Juru Bicara KPK, Budi Prasetyo mengatakan, pada Selasa, 12 Mei 2026, penyidik memanggil satu orang saksi untuk diperiksa di Gedung Merah Putih KPK.
“Pemeriksaan dilakukan di Gedung Merah Putih KPK,” kata Budi kepada wartawan di Jakarta, Selasa siang, 12 Mei 2026.
Saksi yang dipanggil adalah B Daditama selaku Wakil Ketua I DPD PAN Kabupaten Rejang Lebong. Ia sebelumnya juga pernah diperiksa penyidik pada Rabu, 22 April 2026.
B Daditama diketahui merupakan salah satu orang kepercayaan Bupati Rejang Lebong, Muhammad Fikri Thobari. Ia juga sempat terjaring dalam operasi tangkap tangan (OTT) KPK.
Dalam OTT yang digelar pada Senin, 9 Maret 2026, KPK mengamankan 13 orang. Sebanyak sembilan orang kemudian dibawa ke Jakarta, yakni Bupati Rejang Lebong Muhammad Fikri Thobari, Wakil Bupati Rejang Lebong Hendri, Kepala Dinas PUPRPKP Hary Eko Purnomo, serta sejumlah pihak swasta dan ASN.
Mereka di antaranya Irsyad Satria Budiman dari PT Statika Mitra Sarana, Edi Manggala dari CV Manggala Utama, Youki Yusdiantoro dari CV Alpagger Abadi, serta tiga ASN Dinas PUPRPKP yakni Rendy Novian, Santri Ghozali, dan B Daditama.
Dari OTT tersebut, KPK mengamankan barang bukti berupa dokumen, barang bukti elektronik (BBE), hingga uang tunai senilai Rp756,8 juta.
Setelah melakukan pemeriksaan intensif, KPK menaikkan perkara ke tahap penyidikan dan menetapkan lima orang sebagai tersangka, yakni Muhammad Fikri Thobari, Hary Eko Purnomo, Irsyad Satria Budiman, Edi Manggala, dan Youki Yusdiantoro.
Dalam konstruksi perkara, KPK mengungkap adanya dugaan pengaturan proyek di Dinas PUPRPKP Pemkab Rejang Lebong dengan total anggaran mencapai Rp91,13 miliar pada tahun 2026.

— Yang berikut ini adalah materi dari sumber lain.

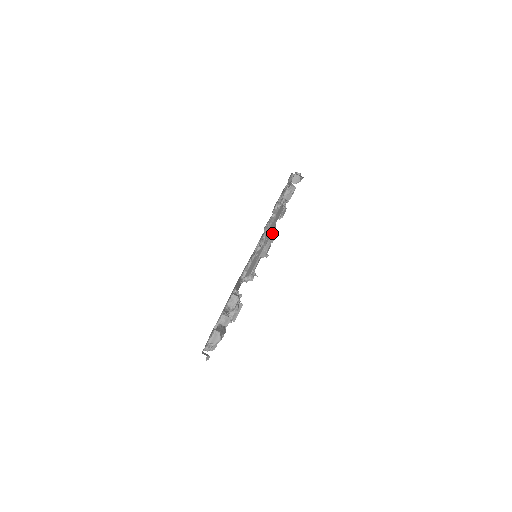
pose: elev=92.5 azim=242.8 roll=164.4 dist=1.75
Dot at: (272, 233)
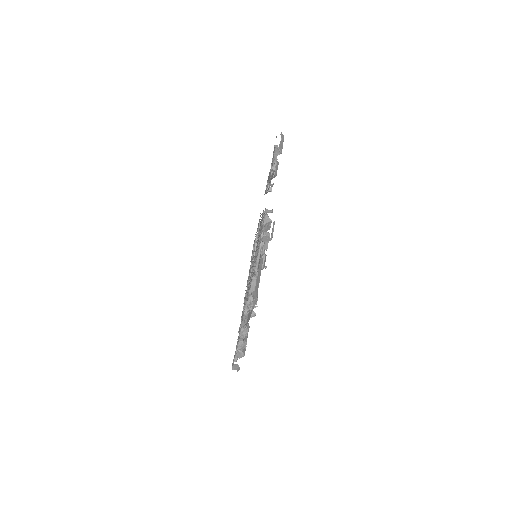
Dot at: occluded
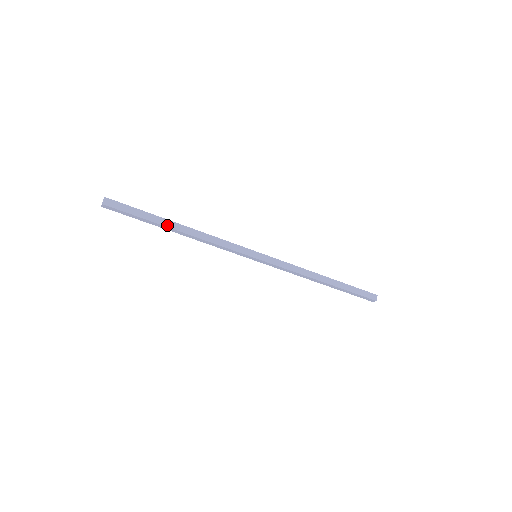
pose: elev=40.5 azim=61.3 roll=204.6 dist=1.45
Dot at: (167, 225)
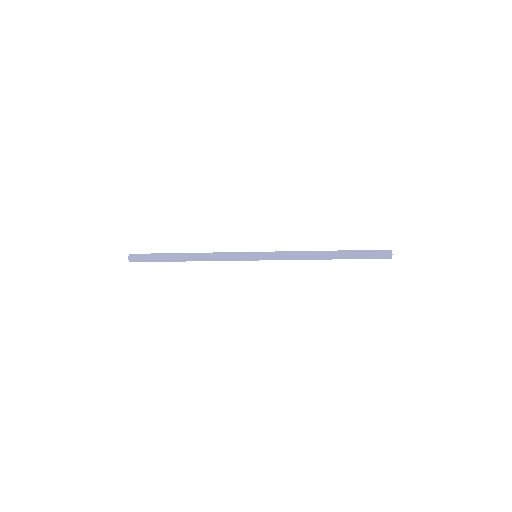
Dot at: (176, 256)
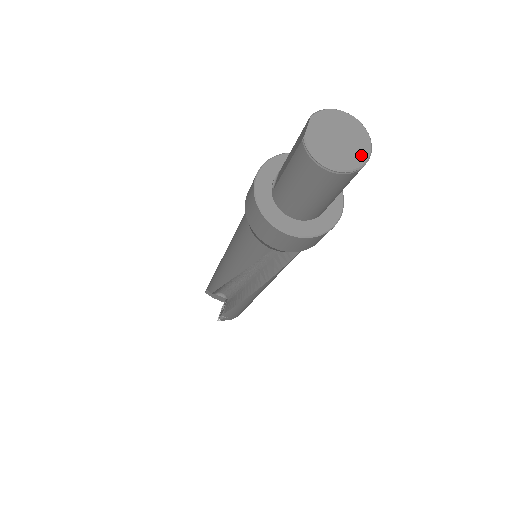
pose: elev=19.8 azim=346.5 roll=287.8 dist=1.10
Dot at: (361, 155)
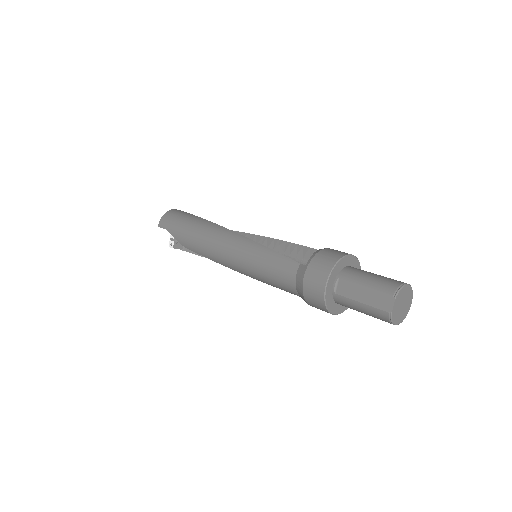
Dot at: (408, 309)
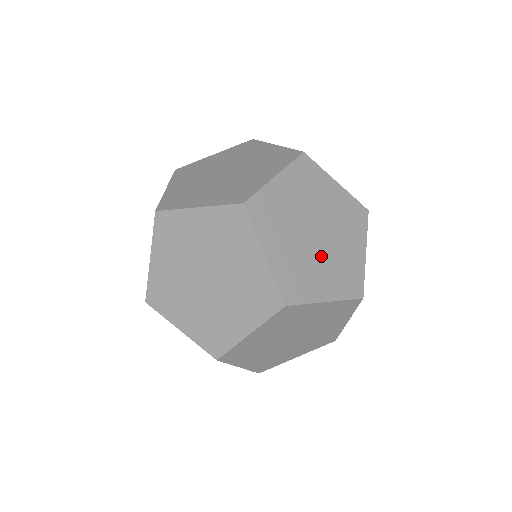
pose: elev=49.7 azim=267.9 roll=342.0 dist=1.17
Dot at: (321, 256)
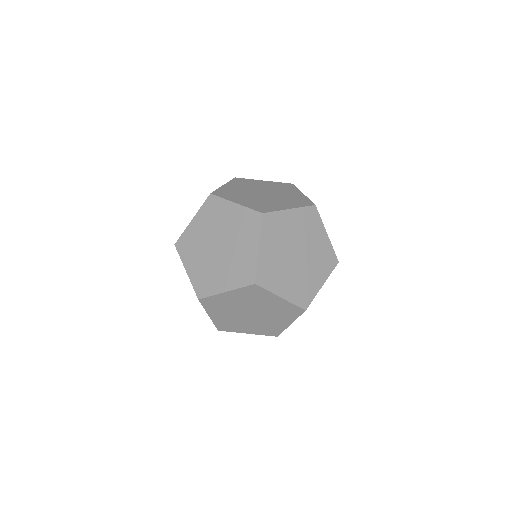
Dot at: (273, 199)
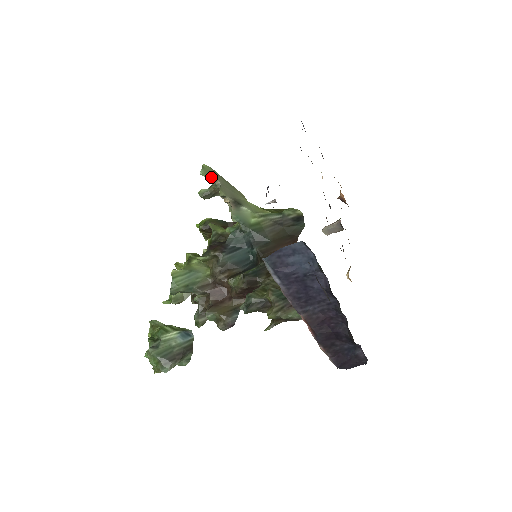
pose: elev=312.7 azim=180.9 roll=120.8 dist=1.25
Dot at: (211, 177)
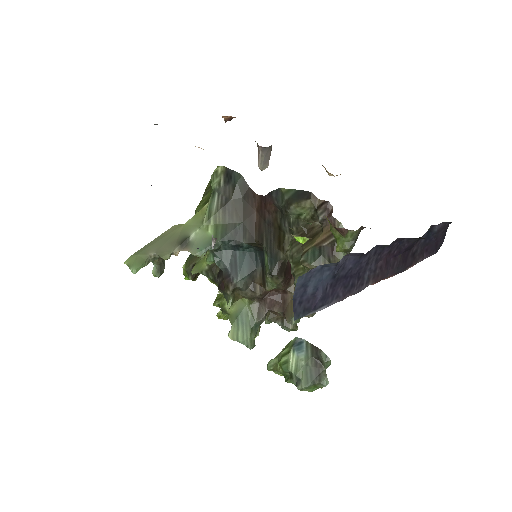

Pada Februari 2026, Bupati Fikri, Hary Eko, dan B Daditama diduga menggelar pertemuan di rumah dinas bupati untuk membahas plotting rekanan proyek serta fee ijon sebesar 10 hingga 15 persen dari nilai pekerjaan.
Setelah itu, Bupati Fikri diduga menuliskan kode tertentu pada dokumen rekap pekerjaan fisik sebagai penanda rekanan yang akan mengerjakan proyek. Dokumen tersebut kemudian dikirim melalui pesan WhatsApp kepada B Daditama.
Permintaan fee ijon kepada para kontraktor diduga berkaitan dengan kebutuhan menjelang Hari Raya Idulfitri.
KPK juga menemukan adanya kesepakatan antara Bupati Fikri dan Hary Eko dengan tiga rekanan, yakni Irsyad, Edi Manggala, dan Youki, terkait pengerjaan proyek di Dinas PUPRPKP.
Setelah adanya penunjukan tersebut, diduga terjadi penyerahan uang fee atau ijon dari para rekanan kepada Bupati Fikri melalui sejumlah perantara dengan total mencapai Rp980 juta.
Pada 26 Februari 2026, Edi Manggala dari CV Manggala Utama menyerahkan Rp330 juta melalui Hary Eko. Uang itu disebut terkait proyek pembangunan pedestrian, drainase, dan sports center senilai Rp9,8 miliar.
Selanjutnya, pada 6 Maret 2026, Irsyad dari PT Statika Mitra Sarana menyerahkan Rp400 juta melalui Santri Ghozali terkait proyek jalan senilai Rp3 miliar.
Pada hari yang sama, Youki dari CV Alpagger Abadi juga menyerahkan Rp250 juta melalui Rendy Novian terkait proyek penataan bangunan dan kawasan stadion sepak bola senilai Rp11 miliar.